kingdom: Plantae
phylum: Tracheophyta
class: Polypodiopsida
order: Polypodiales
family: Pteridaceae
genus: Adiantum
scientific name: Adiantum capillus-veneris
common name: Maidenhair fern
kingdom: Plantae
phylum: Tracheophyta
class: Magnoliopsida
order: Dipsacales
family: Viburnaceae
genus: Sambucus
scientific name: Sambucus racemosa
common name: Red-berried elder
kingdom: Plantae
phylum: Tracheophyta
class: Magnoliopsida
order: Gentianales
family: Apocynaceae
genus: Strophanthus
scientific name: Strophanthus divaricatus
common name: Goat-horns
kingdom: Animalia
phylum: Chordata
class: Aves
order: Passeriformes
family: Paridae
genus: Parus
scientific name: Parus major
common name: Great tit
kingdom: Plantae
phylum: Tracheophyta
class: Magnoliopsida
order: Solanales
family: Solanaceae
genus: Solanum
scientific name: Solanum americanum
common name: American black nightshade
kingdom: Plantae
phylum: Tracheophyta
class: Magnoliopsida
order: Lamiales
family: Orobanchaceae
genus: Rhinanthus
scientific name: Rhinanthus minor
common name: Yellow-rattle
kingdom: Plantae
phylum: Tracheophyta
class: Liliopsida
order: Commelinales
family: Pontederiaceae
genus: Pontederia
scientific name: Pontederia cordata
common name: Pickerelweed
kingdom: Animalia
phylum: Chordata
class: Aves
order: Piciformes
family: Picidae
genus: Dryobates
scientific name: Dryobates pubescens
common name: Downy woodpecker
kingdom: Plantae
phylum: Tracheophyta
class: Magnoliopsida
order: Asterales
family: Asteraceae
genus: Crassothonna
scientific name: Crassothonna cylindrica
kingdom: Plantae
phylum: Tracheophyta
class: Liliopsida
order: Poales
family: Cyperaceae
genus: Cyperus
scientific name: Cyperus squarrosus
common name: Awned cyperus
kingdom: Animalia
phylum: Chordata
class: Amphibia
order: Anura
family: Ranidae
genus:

__WRITTEN TASK__
Put every line of the records above into a single numbered list, leaving out any blank lines.

__RESULT FOR THIS EXERCISE__
1. kingdom: Plantae
2. phylum: Tracheophyta
3. class: Polypodiopsida
4. order: Polypodiales
5. family: Pteridaceae
6. genus: Adiantum
7. scientific name: Adiantum capillus-veneris
8. common name: Maidenhair fern
9. kingdom: Plantae
10. phylum: Tracheophyta
11. class: Magnoliopsida
12. order: Dipsacales
13. family: Viburnaceae
14. genus: Sambucus
15. scientific name: Sambucus racemosa
16. common name: Red-berried elder
17. kingdom: Plantae
18. phylum: Tracheophyta
19. class: Magnoliopsida
20. order: Gentianales
21. family: Apocynaceae
22. genus: Strophanthus
23. scientific name: Strophanthus divaricatus
24. common name: Goat-horns
25. kingdom: Animalia
26. phylum: Chordata
27. class: Aves
28. order: Passeriformes
29. family: Paridae
30. genus: Parus
31. scientific name: Parus major
32. common name: Great tit
33. kingdom: Plantae
34. phylum: Tracheophyta
35. class: Magnoliopsida
36. order: Solanales
37. family: Solanaceae
38. genus: Solanum
39. scientific name: Solanum americanum
40. common name: American black nightshade
41. kingdom: Plantae
42. phylum: Tracheophyta
43. class: Magnoliopsida
44. order: Lamiales
45. family: Orobanchaceae
46. genus: Rhinanthus
47. scientific name: Rhinanthus minor
48. common name: Yellow-rattle
49. kingdom: Plantae
50. phylum: Tracheophyta
51. class: Liliopsida
52. order: Commelinales
53. family: Pontederiaceae
54. genus: Pontederia
55. scientific name: Pontederia cordata
56. common name: Pickerelweed
57. kingdom: Animalia
58. phylum: Chordata
59. class: Aves
60. order: Piciformes
61. family: Picidae
62. genus: Dryobates
63. scientific name: Dryobates pubescens
64. common name: Downy woodpecker
65. kingdom: Plantae
66. phylum: Tracheophyta
67. class: Magnoliopsida
68. order: Asterales
69. family: Asteraceae
70. genus: Crassothonna
71. scientific name: Crassothonna cylindrica
72. kingdom: Plantae
73. phylum: Tracheophyta
74. class: Liliopsida
75. order: Poales
76. family: Cyperaceae
77. genus: Cyperus
78. scientific name: Cyperus squarrosus
79. common name: Awned cyperus
80. kingdom: Animalia
81. phylum: Chordata
82. class: Amphibia
83. order: Anura
84. family: Ranidae
85. genus:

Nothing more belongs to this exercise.